Your task —
Pictures do not belong in the copy, so please give every entry below again exactly.

==============================

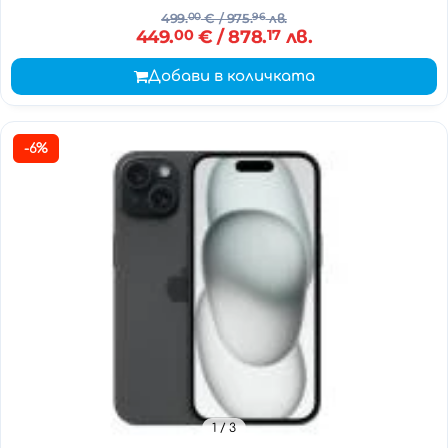
499.
00
€
/ 975.
96
лв.
449.
00
€
/ 878.
17
лв.
Добави в количката
-6%
1
/ 3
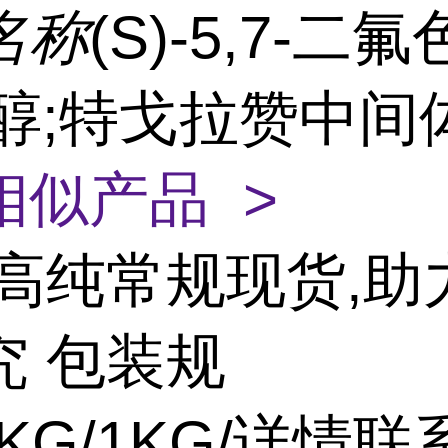
名称
(S)-5,7-二氟
-醇;特戈拉赞中间体
相似产品 >
高纯常规现货,助
究 包装规
5KG/1KG/详情联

==============================

Written solution —
499.
00
€
/ 975.
96
лв.
449.
00
€
/ 878.
17
лв.
Добави в количката
-6%
1
/ 3
名称
(S)-5,7-二氟
-醇;特戈拉赞中间体
相似产品 >
高纯常规现货,助
究 包装规
5KG/1KG/详情联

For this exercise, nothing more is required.